What is needed is each line of the data below that holds the string "down".

Available data —
==*==
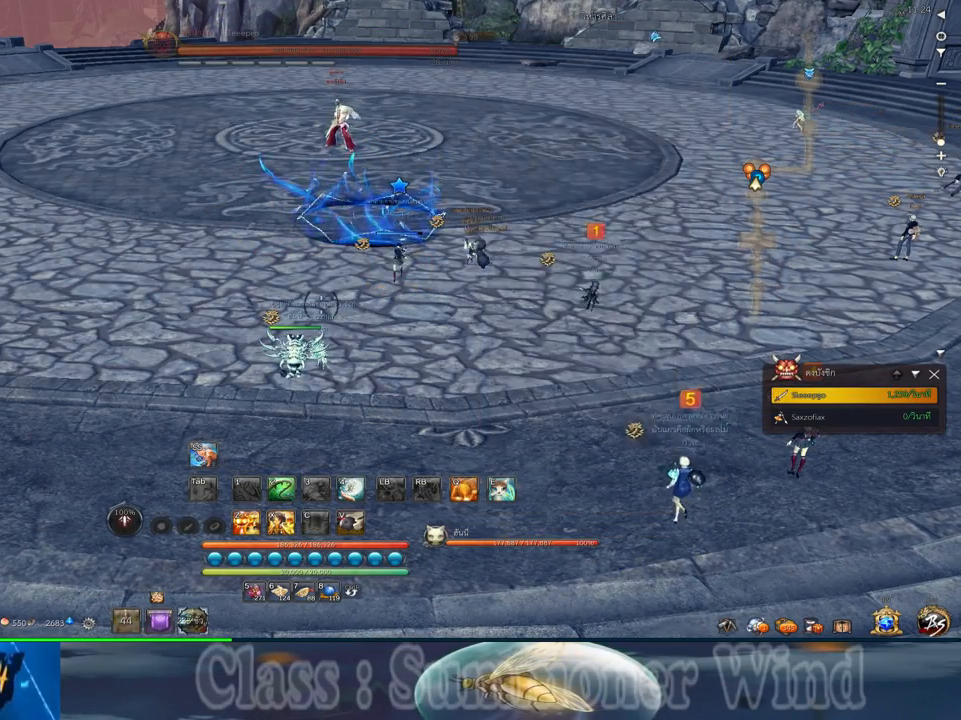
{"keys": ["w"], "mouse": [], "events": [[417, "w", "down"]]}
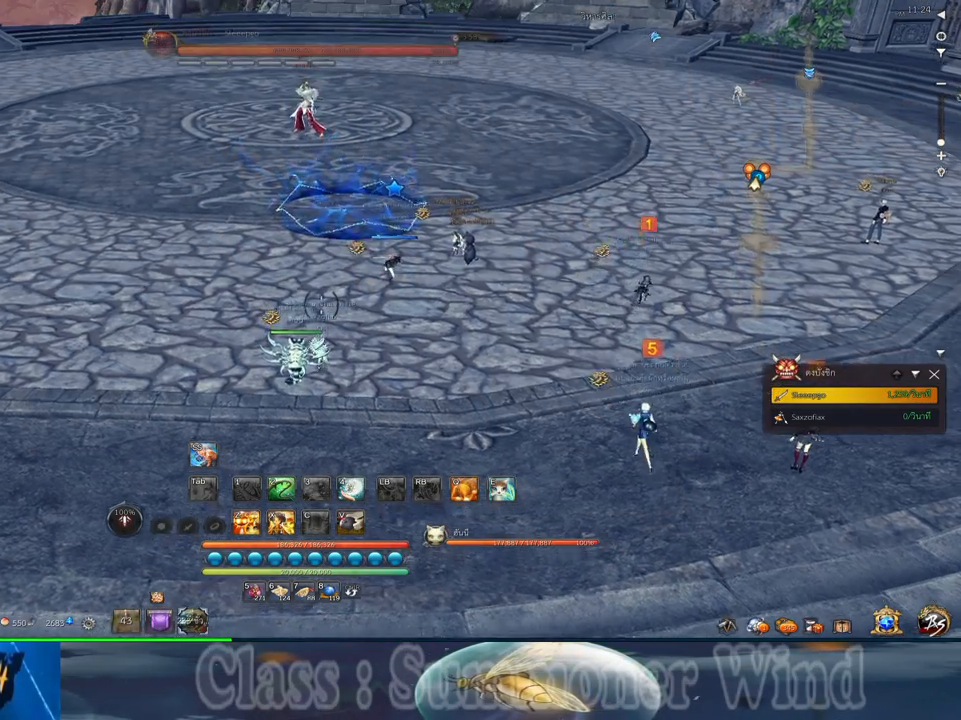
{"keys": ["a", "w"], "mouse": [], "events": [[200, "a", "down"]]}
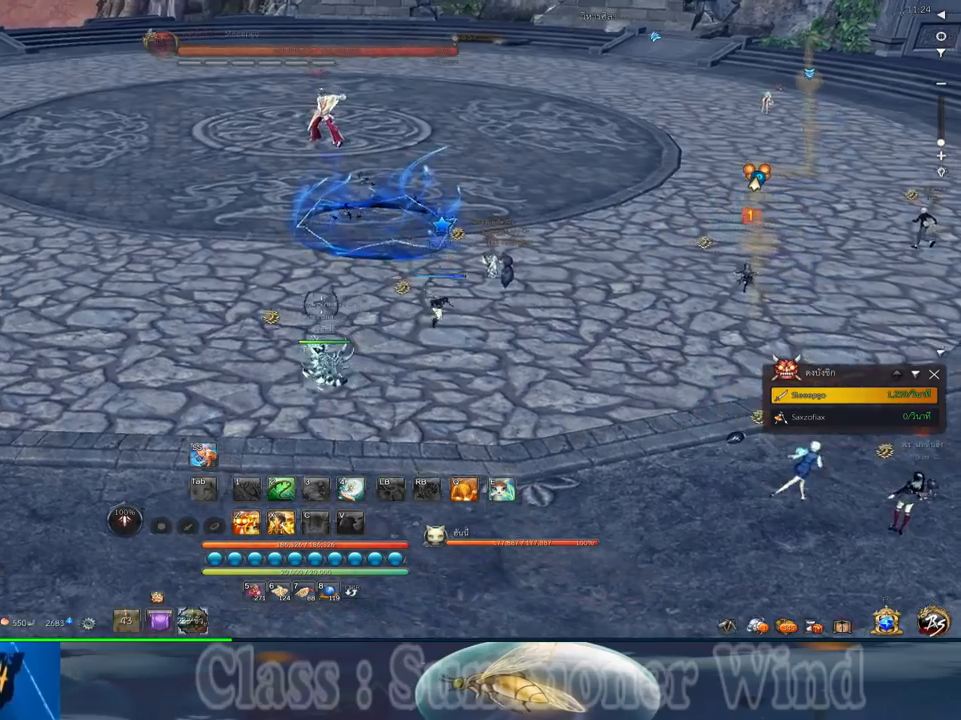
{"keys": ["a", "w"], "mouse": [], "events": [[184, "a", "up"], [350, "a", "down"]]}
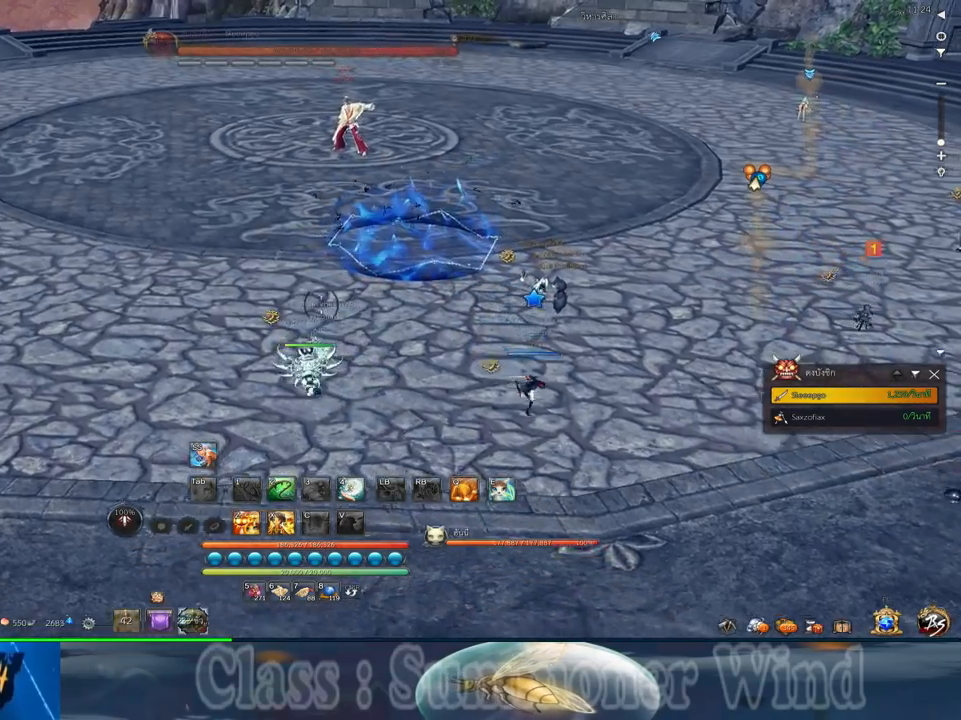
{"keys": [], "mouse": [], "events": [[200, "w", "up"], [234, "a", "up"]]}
==*==
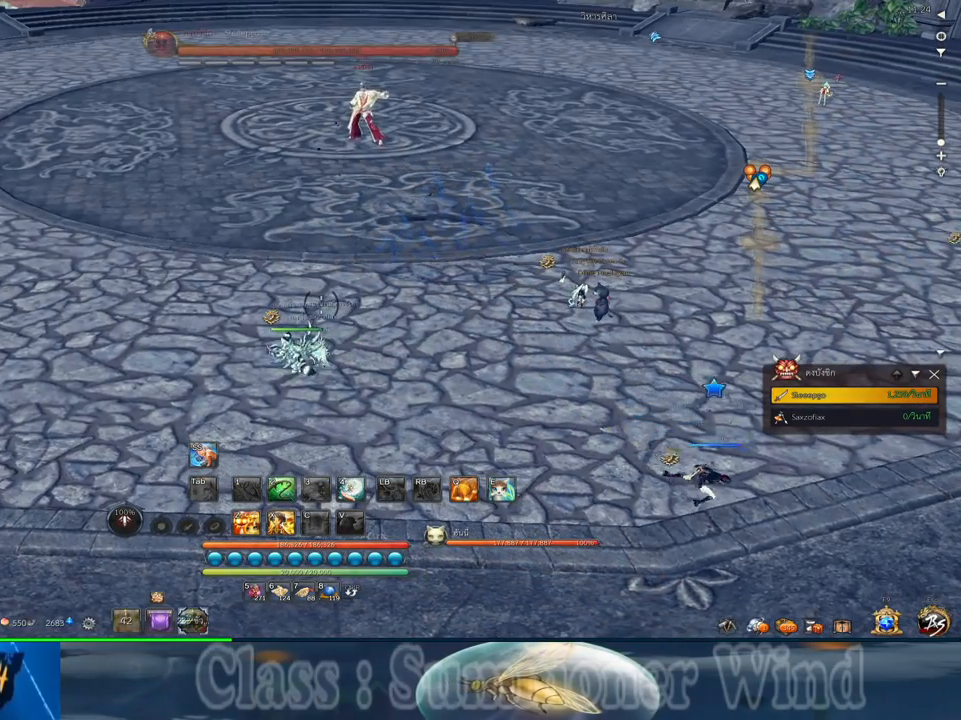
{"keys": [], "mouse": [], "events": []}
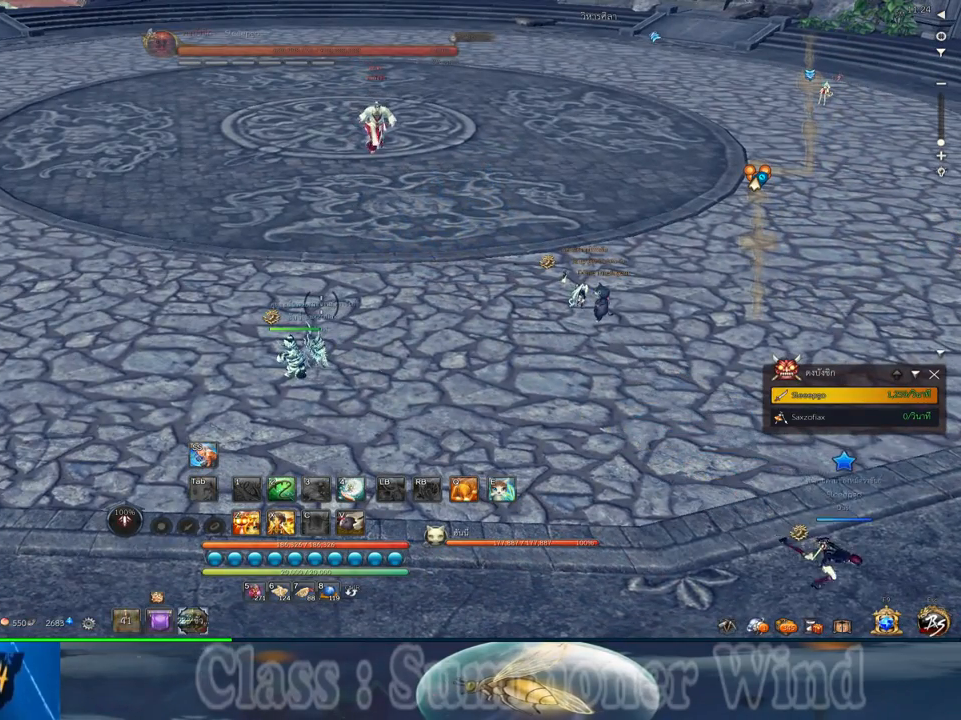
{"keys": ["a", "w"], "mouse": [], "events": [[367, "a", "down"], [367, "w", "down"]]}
==*==
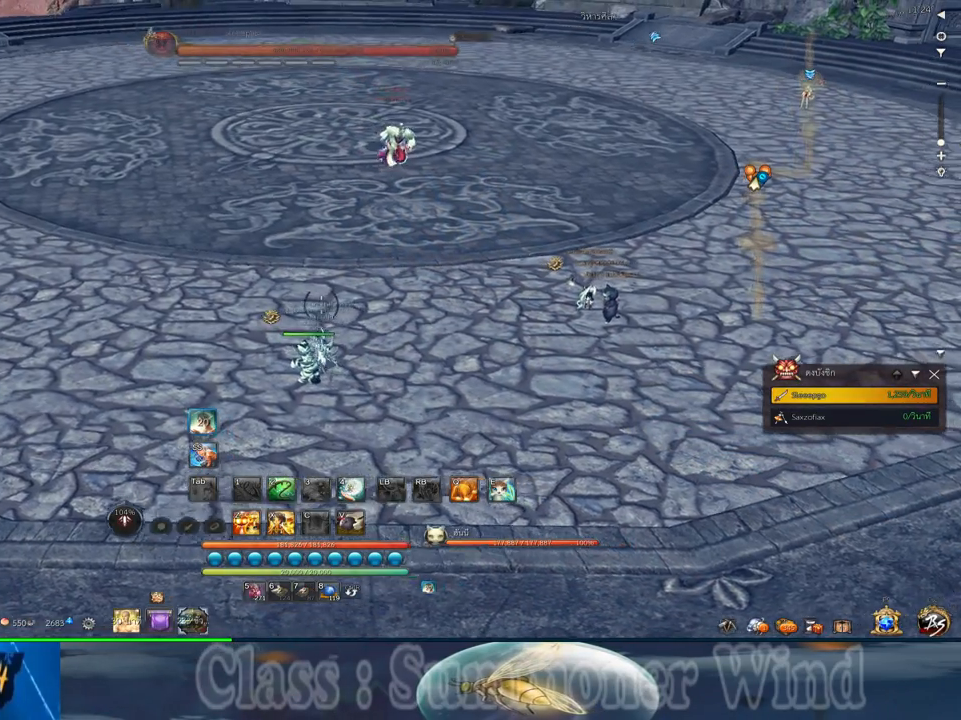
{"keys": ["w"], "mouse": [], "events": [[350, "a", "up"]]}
==*==
Task result —
{"keys": ["w"], "mouse": [], "events": [[417, "w", "down"]]}
{"keys": ["a", "w"], "mouse": [], "events": [[200, "a", "down"]]}
{"keys": ["a", "w"], "mouse": [], "events": [[184, "a", "up"], [350, "a", "down"]]}
{"keys": ["a", "w"], "mouse": [], "events": [[367, "a", "down"], [367, "w", "down"]]}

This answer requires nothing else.